Given that it is crucial to identify potential side effects induced by this siRNA-based therapeutic system, toxicity and production of pro-inflammatory cytokines after siRNA-based therapy were examined. As shown in the repeated-injection experiment, no adverse effect on hepatic or renal function was observed from LPEI-complexed siRNA-EGFR treatment. Microscopic examinations of the heart, liver, kidneys and lungs also revealed no detectable damage. As for immunogenicity, treatment with EGFR-specific or non-specific siRNA (0.8 μg, 0.4 mg/Kg body weight) complexed with LPEI did not change serum TNF-α or IFN-α levels compared with glucose-treated mice, which as an indication of a severe immune response, can be triggered by siRNA over-dosage, an improper sequence design, or certain delivery vectors and induce injuries in vitro or in vivo [32, 39]. Similarly, Grzenlinski found no obvious production of pro-inflammatory cytokines in a glioblastoma mouse model [27], while Bonnet et al. [40] revealed no induction of inflammation or liver damage was observed after i.v. injection of the formulation. Accordingly, the LPEI/siRNA-based therapy seems safe for clinical application.
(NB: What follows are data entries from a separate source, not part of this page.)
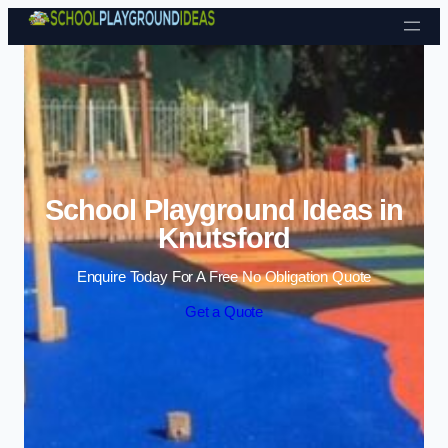
Skip to content
School Playground Ideas in
Knutsford
Enquire Today For A Free No Obligation Quote
Get a Quote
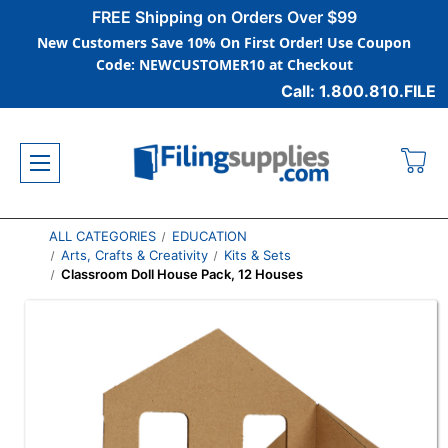
FREE Shipping on Orders Over $99
New Customers Save 10% On First Order! Use Coupon
Code: NEWCUSTOMER10 at Checkout
Call: 1.800.810.FILE
ALL CATEGORIES
EDUCATION
Arts, Crafts & Creativity
Kits & Sets
Classroom Doll House Pack, 12 Houses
As a new technology, siRNA-based therapy has rapidly moved into the clinic. Vascular endothelial growth factor (VEGF)-targeted siRNA, bevasiranib, although did not show significant response in the phase III trial, is the first trying towarding siRNA-based tumor targeted therapy. . As, ALN-RSV01, against the mRNA of the respiratory syncytial virus (RSV) nucleocapsid (N) protein, is the first antiviral siRNA to enter clinical trials [41]. Concerning system administration, the first phase I clinical trial of tumor-targeted delivery of siRNA was started in 2008 [42, 43].
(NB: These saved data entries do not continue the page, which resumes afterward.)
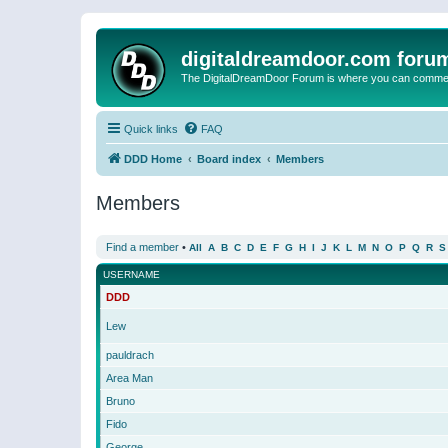
digitaldreamdoor.com foru
The DigitalDreamDoor Forum is where you can comment 
Quick links
FAQ
DDD Home
Board index
Members
Members
Find a member
•
All
A
B
C
D
E
F
G
H
I
J
K
L
M
N
O
P
Q
R
S
USERNAME
DDD
Lew
pauldrach
Area Man
Bruno
Fido
George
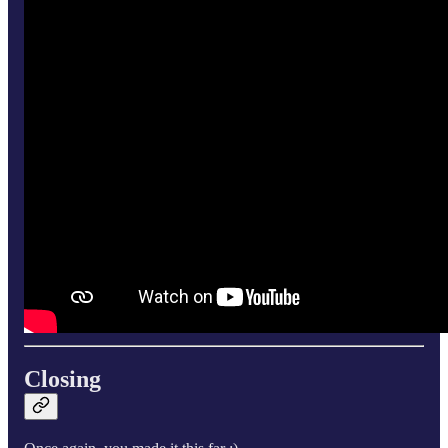
Closing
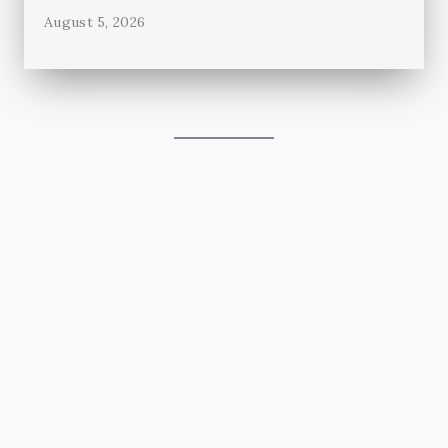
August 5, 2026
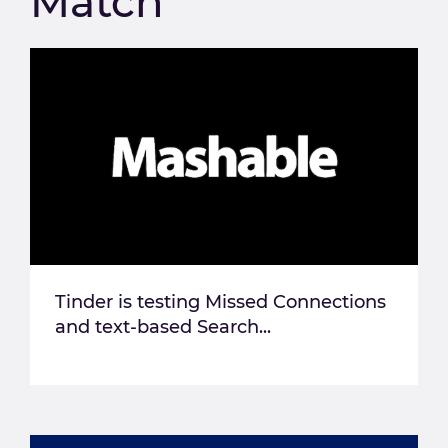
Match
Tinder is testing Missed Connections
and text-based Search...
The present study has demonstrated that a LPEI-complexed EGFR-specific siRNA delivery system can efficiently and effectively inhibit EGFR expression in SPC-A1 cells in vitro. This is the first report of its effective therapeutic application with intraperitoneal injection in a preclinical NSCLC cell xenograft model, with good biological safety.

Conclusions

Given these results, the novel modality of EGFR-target siRNA-based therapy may have promise in human NSCLC patients.